We can draw the qualifier “star” from having made newspapers on both coasts as well as China and winning a trophy in a tourney whose continuous easily-traced history dates to 1911. Mere “city” tourneys don’t enjoy the same history nor did they include 800 schools a la the Indiana tourney.

“Ballyhooed” is because the signing made full-page newspaper headlines. The Loendi Big Five were Mr Posey’s own team, right? I’d like to see the headlines Bradford, Forbes, and Young made when they turned pro out of college, & learn of the teams with which they signed. “Top-Flite” = The Rens. It’s all good!

15 years ago

Keith thank you the wonderful comment.

“…first black collegiate star to sign a ballyhooed professional contract w/ a topflight club (the Rens) …”

You might get an argument on this … we’d have to mince words on the meaning of “star”, “ballyhooed,” and “topflight” … but you’d have to account for (at least) Charles Bradford (Hampton), Frank Forbes (Howard), William Young (Lincoln), and of course Cumberland Posey.

Keith Ellis
15 years ago

Thanks for highlighting Mr Gaynor’s article, Claude. Another MidWestern town, much smaller than Sheboygan, produced the first integrated Big Five to win a state title, back in the days when thirty states sent all-white teams to Chicago to compete for Amos Alonzo Stagg’s “national” championship. Stagg’s tournament ended its run of fifteen years once the “national” champs lost to the integrated team.

That same small town produced the first black collegiate star to sign a ballyhooed professional contract w/ a topflight club (the Rens). Also, long ahead of others it produced a back-to-back state championship team that featured several black starters. Amongst whites & blacks this town sent seven players to the pros between 1925 & 1950, from a total population of less than ten thousand.

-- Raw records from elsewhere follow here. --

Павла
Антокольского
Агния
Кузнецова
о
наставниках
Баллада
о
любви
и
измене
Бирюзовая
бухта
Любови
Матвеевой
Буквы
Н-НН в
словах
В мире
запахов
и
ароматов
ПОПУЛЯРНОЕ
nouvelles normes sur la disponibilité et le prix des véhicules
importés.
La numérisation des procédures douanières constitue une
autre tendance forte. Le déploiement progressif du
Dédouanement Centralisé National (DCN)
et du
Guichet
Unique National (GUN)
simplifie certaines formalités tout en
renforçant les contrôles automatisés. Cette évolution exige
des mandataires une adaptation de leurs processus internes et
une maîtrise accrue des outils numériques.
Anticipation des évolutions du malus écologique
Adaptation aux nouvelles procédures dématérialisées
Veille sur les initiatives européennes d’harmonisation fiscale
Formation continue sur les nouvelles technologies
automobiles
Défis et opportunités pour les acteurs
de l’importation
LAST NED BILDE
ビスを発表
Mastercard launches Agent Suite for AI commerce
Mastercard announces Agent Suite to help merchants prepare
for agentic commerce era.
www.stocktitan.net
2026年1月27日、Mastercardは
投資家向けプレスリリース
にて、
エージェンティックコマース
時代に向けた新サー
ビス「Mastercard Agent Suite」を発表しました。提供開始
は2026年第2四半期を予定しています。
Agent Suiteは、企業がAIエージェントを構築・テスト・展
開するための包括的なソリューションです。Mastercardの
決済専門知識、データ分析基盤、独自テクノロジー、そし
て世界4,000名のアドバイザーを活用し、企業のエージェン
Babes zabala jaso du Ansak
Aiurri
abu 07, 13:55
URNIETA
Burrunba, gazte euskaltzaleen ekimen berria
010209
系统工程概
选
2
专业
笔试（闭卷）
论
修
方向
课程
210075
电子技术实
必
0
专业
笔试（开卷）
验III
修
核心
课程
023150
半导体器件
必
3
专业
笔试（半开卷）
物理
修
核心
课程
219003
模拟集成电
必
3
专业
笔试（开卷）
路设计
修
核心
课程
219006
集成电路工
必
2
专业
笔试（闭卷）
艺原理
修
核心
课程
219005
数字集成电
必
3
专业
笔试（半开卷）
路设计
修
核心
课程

Its name, fittingly, matches Booker T Washington’s surname. And long before basketball was invented Washington, Indiana, also was home to Indiana’s earliest abolitionist lawyer, Amory Kinney, who fought to free slaves euphemistically called “indentured servants,” one of whom, Jake Hawkins, as a freedman went on to found perhaps Indiana’s first prosperous Afro-American family, amassing over a thousand acres of prime farmland, helping develop the Wabash-Erie Canal, coal, & rail interests between Cincinnati and St Louis. The UnderGround RailRoad’s route through Washington en route to freedom also previewed the path to social justice.